Putin hat den Ukrainern in seiner verqueren Geschichtsunkenntnis ihre Staatlichkeit und ihr Existenzrecht als eigenes Volk abgesprochen. Er ist augenscheinlich überzeugt davon, es sei Rußlands Mission, das Brudervolk der Ukrainer zu „befreien“. Daß die Ukrainer sich ihren „Befreiern“ widersetzen und die russischen Soldaten nicht mit Blumen, sondern mit Raketen und Kugeln empfangen würden, war in Moskau nicht in diesem Maße einkalkuliert worden.
Die slawischen und baltischen Staaten, die jahrhundertelang unter dem Einfluß Rußlands viel zu erdulden hatten, sind in ihrer skeptischen Haltung gegenüber Moskau bestätigt worden. Selbst die Finnen, die um ein gutes Verhältnis zu Russland stets bemüht waren, sprechen sich nun mehrheitlich für einen Beitritt zur Nato aus.

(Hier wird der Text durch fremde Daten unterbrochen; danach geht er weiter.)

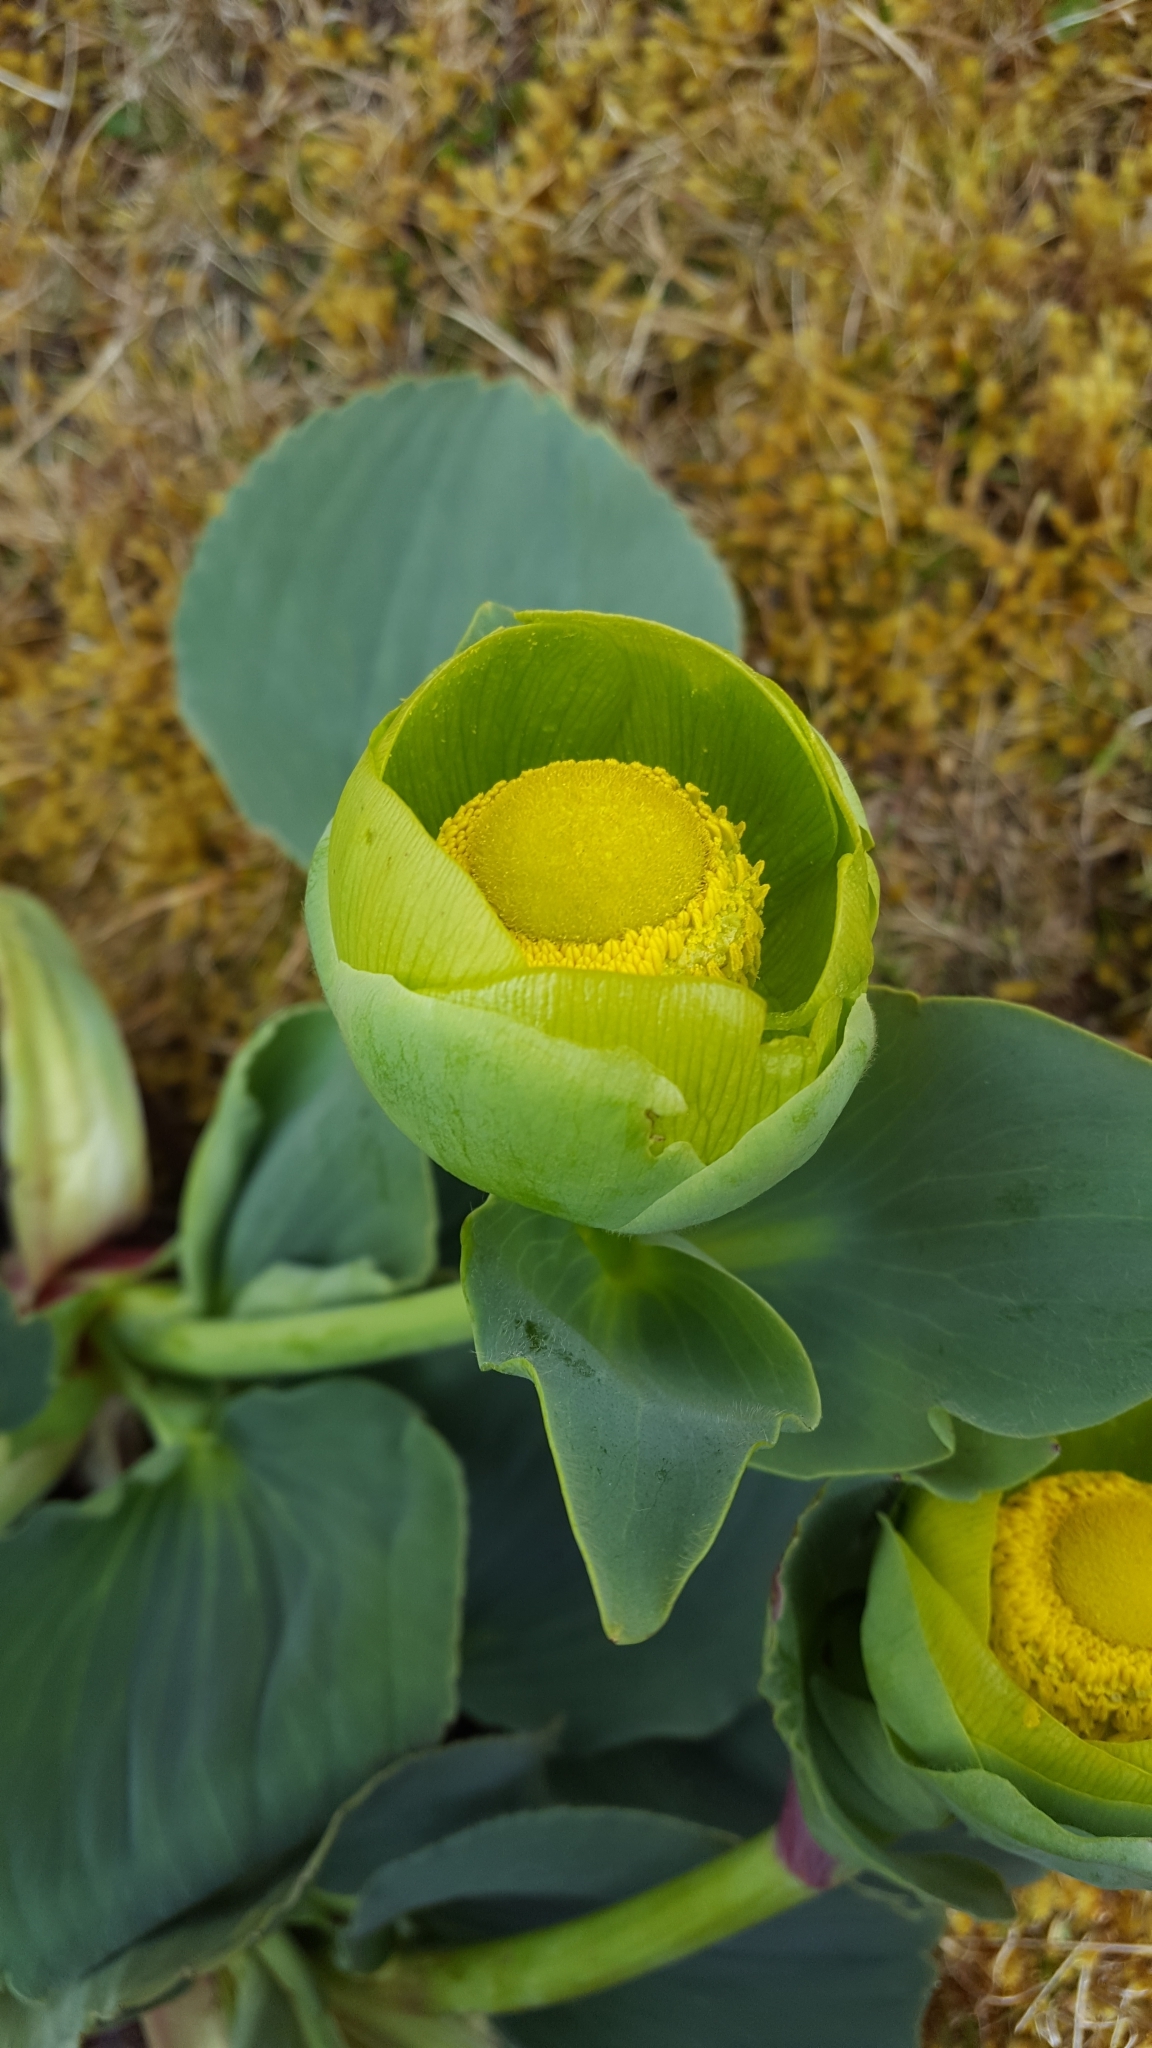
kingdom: Plantae
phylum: Tracheophyta
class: Magnoliopsida
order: Ranunculales
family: Ranunculaceae
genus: Krapfia
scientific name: Krapfia macropetala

Mit dem Angriff auf die Ukraine hat Putin die fragwürdige Nato-Osterweiterung nicht aufgehalten, sondern die Länder rund um Rußland herum ermutigt, sich so schnell wie möglich unter den Schutzschild Washingtons zu stellen – mit allen politischen, kulturellen und militärischen Konsequenzen.